L'autostoppeuse
Je ne prends habituellement pas d’autostoppeur.
Elle se tenait au bord de la route et, me voyant en approche, fit un geste de la main comme pour m’interpeler. Sans doute que si elle s’était contentée de tendre le pouce sagement, je ne l’aurais même pas remarquée, fine silhouette parmi d’autres sur le bord des routes. Je lui ai demandé où elle allait ; dans une vallée, c’est une chance sur deux, elle allait dans ma direction. Mieux, elle m’a donné le nom du village où je devais faire une halte sur mon chemin de retour.
Il faisait doux, dehors, et le soleil bien que voilé réchauffait l’habitacle. Un vent tiède venu du Sud. De ces journées qui annoncent le printemps, et impulsent envies de découverte, d’aventure...
Nous avons discuté de littérature, nous sommes recommandé des auteurs, avons regretté la fermeture des lieux de culture. Aussi, elle m’a raconté qu’elle était sur le départ, avec sa famille, qu’ils se préparaient à faire un petit périple de plusieurs semaines.
En redémarrant, après l’avoir déposée, j’ai été traversée par l’envie fugace de tout plaquer, et de partir à l’aventure, n’importe où, au gré de ce que m’inspireraient les noms de lieux... Dieulefit (26) en 7 jours, j’y parviendrais avant, Malaucène (84) abrite-t-il une Fée carabine ? à Vauvert (30), joue-t-on « Sympathy for the devil » ? et Créon (33) pour y faire ma petite, mais active Antigone, L’Île-d’Elle (85) pour emmener le refrain sur le trou noir de mon chagrin, Queuille (63) ire du jour présent, dans les méandres de mon temps, Issé (44) enfin les voiles, pour le Bout du bout de mon monde… je m’imaginais découvrir, redécouvrir lieux, paysages, ambiances… prête à texter sur le groupe familial « ne m’attendez pas : je pars. J’ignore encore la date de mon retour ».
Et puis je me suis souvenu : la lettre à envoyer, la facture à payer, le linge à étendre… j’ai pris la route de la maison.
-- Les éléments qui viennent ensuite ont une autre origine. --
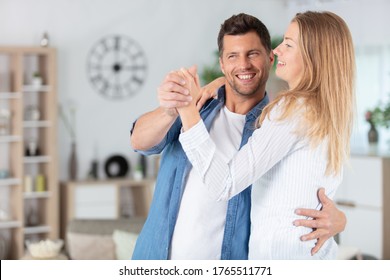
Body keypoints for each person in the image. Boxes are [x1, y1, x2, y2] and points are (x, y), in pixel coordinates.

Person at [130, 13, 346, 260]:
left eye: (252, 54)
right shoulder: (199, 104)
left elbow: (301, 190)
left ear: (270, 58)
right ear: (222, 64)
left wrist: (339, 219)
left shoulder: (275, 122)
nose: (243, 65)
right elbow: (139, 141)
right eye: (233, 56)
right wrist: (174, 108)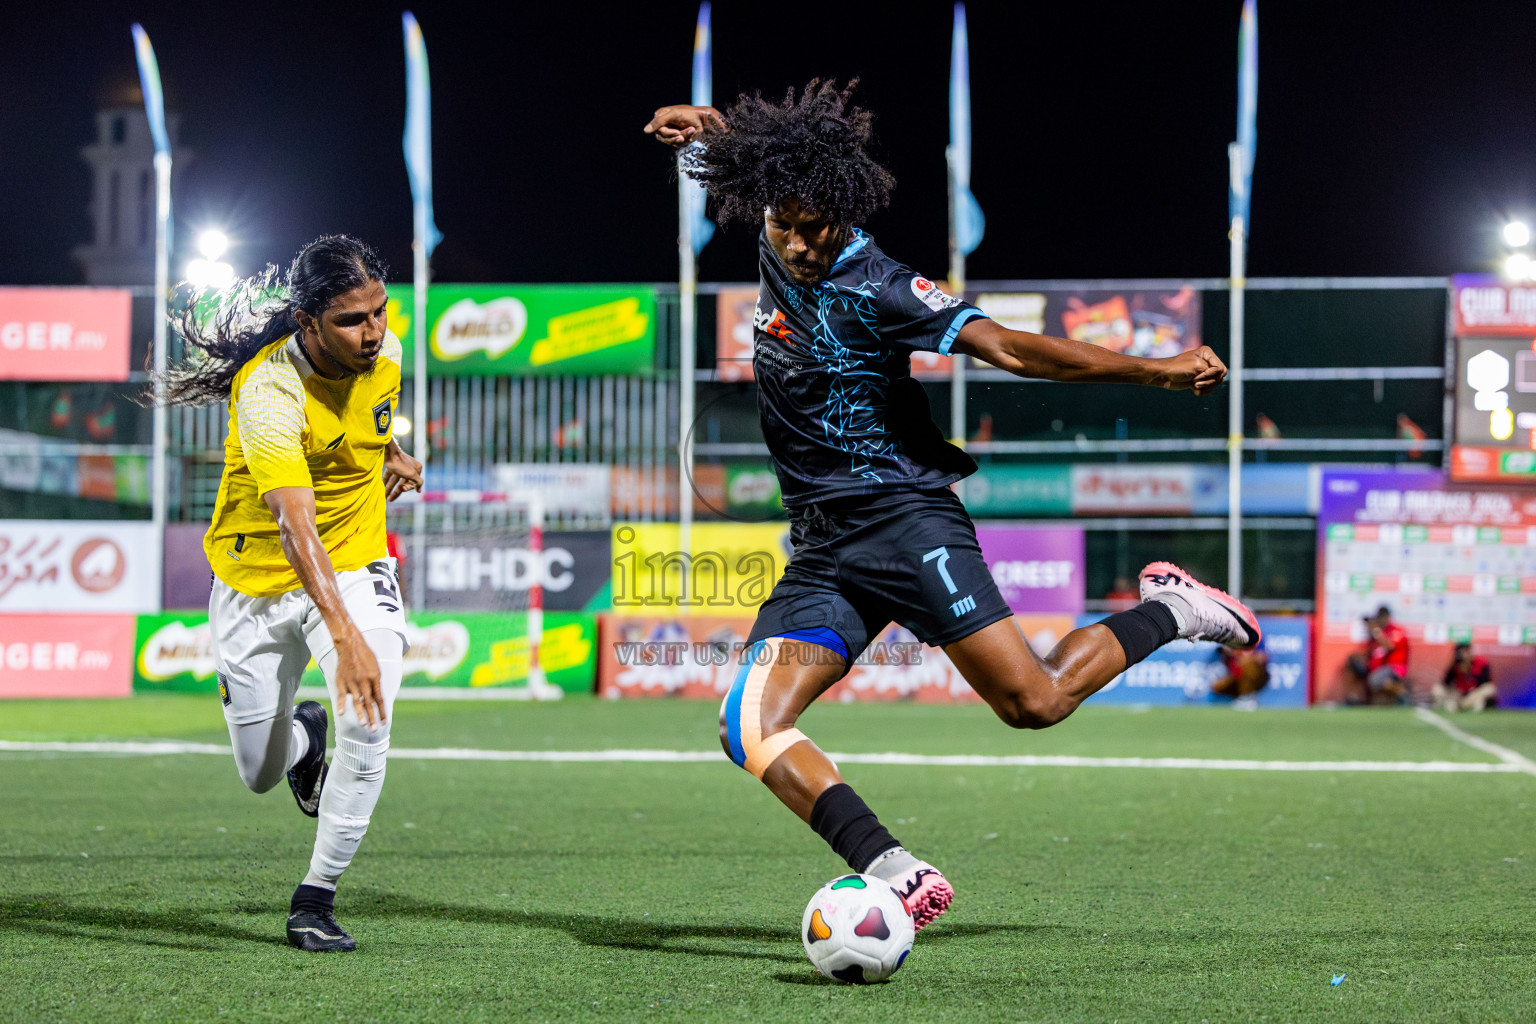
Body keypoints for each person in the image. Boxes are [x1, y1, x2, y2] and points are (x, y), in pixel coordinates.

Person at [644, 81, 1260, 930]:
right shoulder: (779, 226)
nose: (794, 241)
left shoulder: (882, 284)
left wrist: (1151, 369)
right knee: (746, 723)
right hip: (824, 548)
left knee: (1033, 704)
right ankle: (892, 869)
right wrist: (709, 129)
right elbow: (760, 160)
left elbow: (1008, 348)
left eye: (810, 225)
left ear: (843, 211)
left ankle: (1174, 611)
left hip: (903, 520)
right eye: (779, 222)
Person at [148, 235, 422, 951]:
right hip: (257, 584)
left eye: (381, 312)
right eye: (352, 320)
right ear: (306, 322)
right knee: (259, 775)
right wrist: (344, 634)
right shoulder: (269, 390)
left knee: (371, 718)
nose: (374, 332)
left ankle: (315, 899)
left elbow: (367, 414)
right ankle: (304, 741)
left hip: (358, 561)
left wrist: (392, 452)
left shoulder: (385, 353)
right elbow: (294, 522)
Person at [1345, 605, 1408, 705]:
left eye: (1381, 618)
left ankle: (1402, 692)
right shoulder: (1379, 633)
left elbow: (1389, 646)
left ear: (1387, 617)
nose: (1380, 621)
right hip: (1377, 668)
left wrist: (1375, 630)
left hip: (1395, 667)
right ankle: (1352, 698)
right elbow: (1371, 652)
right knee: (1352, 665)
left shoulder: (1396, 630)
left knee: (1374, 680)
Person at [1434, 644, 1496, 712]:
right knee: (1438, 689)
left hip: (1474, 694)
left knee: (1489, 688)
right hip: (1459, 695)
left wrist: (1468, 671)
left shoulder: (1480, 662)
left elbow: (1485, 682)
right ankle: (1454, 705)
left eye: (1464, 652)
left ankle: (1466, 705)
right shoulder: (1455, 665)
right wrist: (1453, 666)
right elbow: (1445, 683)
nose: (1462, 656)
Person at [1211, 644, 1270, 709]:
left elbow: (1263, 656)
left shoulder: (1255, 637)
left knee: (1246, 666)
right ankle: (1240, 698)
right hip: (1234, 677)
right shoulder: (1228, 654)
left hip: (1257, 676)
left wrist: (1244, 660)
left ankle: (1247, 698)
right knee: (1217, 686)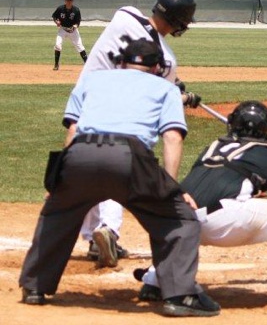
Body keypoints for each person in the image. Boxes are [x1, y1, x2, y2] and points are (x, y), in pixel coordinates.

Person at [18, 38, 220, 317]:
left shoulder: (92, 80)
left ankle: (34, 287)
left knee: (57, 214)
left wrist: (59, 182)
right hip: (130, 158)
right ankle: (180, 295)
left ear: (121, 62)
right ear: (157, 67)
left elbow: (73, 131)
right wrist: (171, 189)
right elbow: (172, 137)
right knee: (179, 219)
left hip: (81, 154)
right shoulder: (165, 87)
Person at [133, 101, 267, 311]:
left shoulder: (212, 148)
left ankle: (155, 281)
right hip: (224, 223)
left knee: (196, 210)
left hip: (182, 224)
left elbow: (207, 187)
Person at [77, 0, 202, 268]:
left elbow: (137, 49)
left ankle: (92, 237)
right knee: (117, 169)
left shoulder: (125, 14)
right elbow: (161, 91)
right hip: (121, 116)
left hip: (86, 101)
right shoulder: (166, 59)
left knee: (86, 167)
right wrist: (185, 96)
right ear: (180, 23)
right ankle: (108, 228)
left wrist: (172, 79)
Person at [52, 0, 88, 70]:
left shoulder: (76, 10)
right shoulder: (60, 9)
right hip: (63, 29)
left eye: (70, 1)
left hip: (73, 31)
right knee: (58, 45)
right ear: (65, 1)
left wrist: (76, 26)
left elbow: (78, 22)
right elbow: (54, 16)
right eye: (68, 0)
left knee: (80, 46)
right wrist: (56, 22)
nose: (69, 2)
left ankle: (87, 64)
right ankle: (56, 65)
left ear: (72, 1)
La cime des montagnes, encore blanches, se découpait sur un ciel très pâle chargé des poussières de sable de ces terres du Sud où je n’irai jamais. Un intéressant camaïeu terne que j’aurais aimé photographier. Une lumière d’hiver dans une atmosphère de printemps. Aurais-je réussi à retranscrire cette ambiance si spéciale en photo ? Je n’ai même pas pris le temps de m’arrêter : j’avais encore des choses à faire avant le couvre-feu…
Je crois que je souffre d’une incurable routinite majeure aiguë, chronique, évolutive et avancée.
Camaïeu marin du Bout du monde dont je ne me lasse pas.